_SOURCE DOCUMENT_.

┄┄┄┄┄┄

Art Doc of the Week | Jean Genet

Shortly after news arrived that Donald Trump would indeed be the next president of the United States, some nice white people bravely pushed through their own trauma to let it be known that they’d be pinning safety pins to their clothing to show Black people, Latinos, Muslims, and immigrants that they – the nice white people – stood in solidarity with the racialized oppressed, that the pins were to show that these particular white bodies denoted safe spaces and, presumably, minds both open and progressive. Even before rightwing groups appropriated the safety pin gesture for their own nefarious means and statements (and they did so with astonishing quickness), the substance free performative gesture of allyship was roundly mocked by many (including other white people) as some straight up white shit.

No one would have laughed louder or more scornfully at Safety Pin Theater than Jean Genet, the iconoclastic French gay novelist, playwright, poet, and activist whose outsider sympathies unblinkingly lay with the Black Panthers, Palestinians, and the magnetic underworld of hustlers, thieves and trans sex workers. His work and life were about radically challenging and reimagining the world as it exists with its varied, interconnected oppressions.

Jean Genet at a Black Panthers rally. Courtesy Getty Images.

Director John Bond’s 1993 British TV documentary Jean Genet is a good crash course on the life and work of Genet, as well as a potent reminder for longtime fans and students of just what made him the man he was. Caveat: If you’re not a fan of writer Edmund White, who is in many ways co-subject of the film, it may be tough slogging. White, who authored 1994’s “Genet: A Biography,” is the thread tying it all together. We see him dictating notes on Genet into his tape recorder, being interviewed about his subject by various journalists, and walking along streets and visiting haunts favored by Genet in his life. File footage of old Paris and Morocco is woven throughout, as are photos of Genet from throughout his life. A voice-over by White, in which he reads from Genet’s work and offers his own pungent analysis, ties everything together: how Genet’s politics and aesthetics fused in such a way that poetic, experimental, bracing form housed an angry and empathetic politic that celebrated Black agency and radicalism, spat at white middle-class mores, and exalted the trans sex-worker.

┄┄┄┄┄┄

_APPLY WHAT YOU READ_.
1. Can you turn the paragraph of the Jean Genet article that begins "No one would have laughed louder" into a short bulleted list that keeps its main facts?
2. Could you carry the Jean Genet article forward, picking up right after its final paragraph on John Bond's documentary?

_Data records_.

┄┄┄┄┄┄

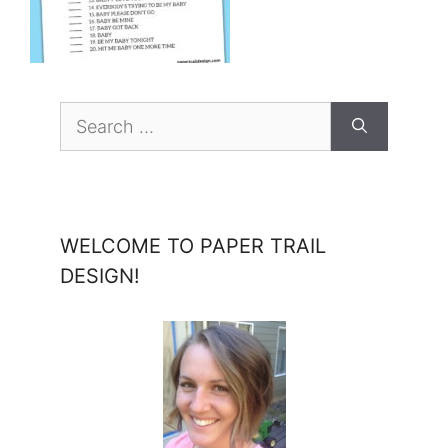
Search
for:
WELCOME TO PAPER TRAIL
DESIGN!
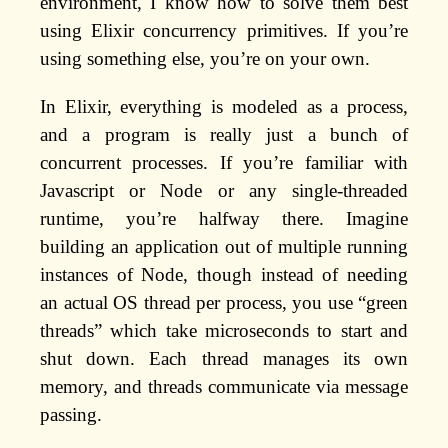
environment, I know how to solve them best
using Elixir concurrency primitives. If you’re
using something else, you’re on your own.
In Elixir, everything is modeled as a process,
and a program is really just a bunch of
concurrent processes. If you’re familiar with
Javascript or Node or any single-threaded
runtime, you’re halfway there. Imagine
building an application out of multiple running
instances of Node, though instead of needing
an actual OS thread per process, you use “green
threads” which take microseconds to start and
shut down. Each thread manages its own
memory, and threads communicate via message
passing.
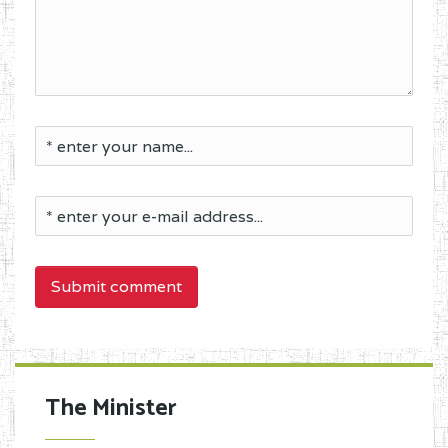
Submit comment
The Minister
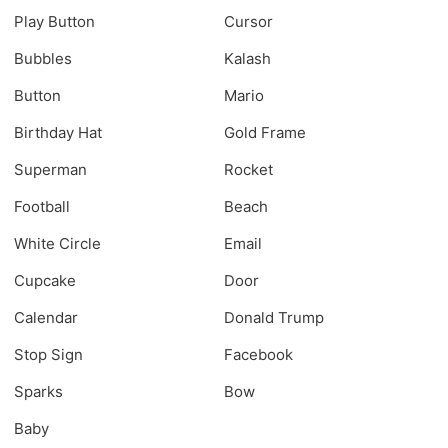
Play Button
Cursor
Bubbles
Kalash
Button
Mario
Birthday Hat
Gold Frame
Superman
Rocket
Football
Beach
White Circle
Email
Cupcake
Door
Calendar
Donald Trump
Stop Sign
Facebook
Sparks
Bow
Baby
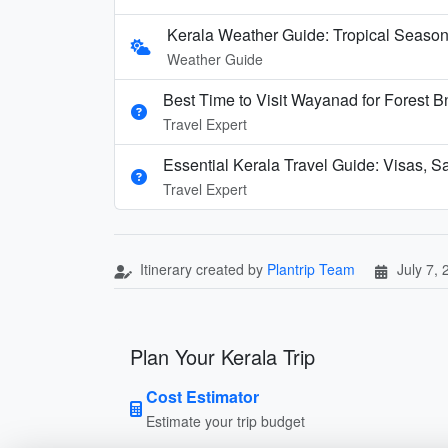
Kerala Weather Guide: Tropical Seaso
Weather Guide
Best Time to Visit Wayanad for Forest 
Travel Expert
Essential Kerala Travel Guide: Visas, S
Travel Expert
Itinerary created by
Plantrip Team
July 7,
Plan Your Kerala Trip
Cost Estimator
Estimate your trip budget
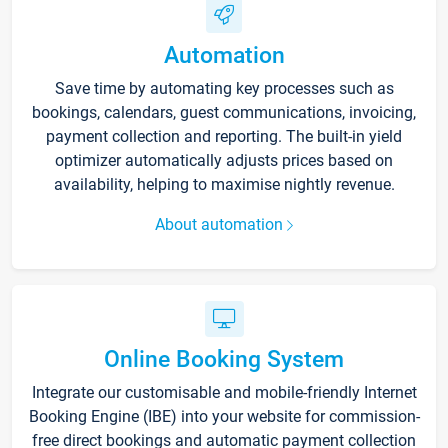
Automation
Save time by automating key processes such as
bookings, calendars, guest communications, invoicing,
payment collection and reporting. The built-in yield
optimizer automatically adjusts prices based on
availability, helping to maximise nightly revenue.
About automation
Online Booking System
Integrate our customisable and mobile-friendly Internet
Booking Engine (IBE) into your website for commission-
free direct bookings and automatic payment collection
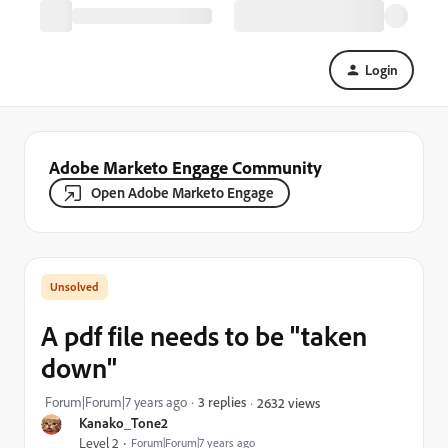
Login
Adobe Marketo Engage Community
Open Adobe Marketo Engage
A pdf file needs to be "taken
down"
Forum|Forum|7 years ago
3 replies
2632 views
Kanako_Tone2
Level 2
Forum|Forum|7 years ago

┄┄┄┄┄┄

_RESULTS BY TASK_.
1.
- Jean Genet would have laughed louder and more scornfully than anyone at "Safety Pin Theater."
- He was an iconoclastic French gay novelist, playwright, poet, and activist.
- His outsider sympathies lay with the Black Panthers, Palestinians, and the underworld of hustlers, thieves, and trans sex workers.
- His work and life radically challenged and reimagined the world and its varied, interconnected oppressions.

2.
Jean Genet and Allen Ginsberg. Courtesy the Allen Ginsberg Project.

“Few people think a sexual and social deviate, a man accused of killing his intimates and advocating betrayal, of creating scandal and perpetrating pornography, can provide an example to others. But this biography shows how such a transformation can be wrought.” – from the voiceover in Genet.

The documentary places a huge emphasis on Genet’s sexuality but it’s not prurient or simply reductive. At one point an interviewer notes that White seems to link Genet’s sexuality to his criminal escapades, and thus to criminality, and White replies that Genet himself made the connection. But White goes on to say that for Genet the connection between queerness and “criminality” lay in his being an organically and subversive fighter against the status quo. White insightfully suggests, “You can become addicted to the excitement of transgression.” Later he notes Genet’s rebuttal of Sartre’s simplistic assertion that Genet chose to be gay in order to confirm his outsider status. Genet replied that he’d chose to be queer just as much he’d chosen his eye color. No, what he’d chosen was to embrace his DNA-coded queerness and to sharpen it into a political act and tool against all repressive social/political norms.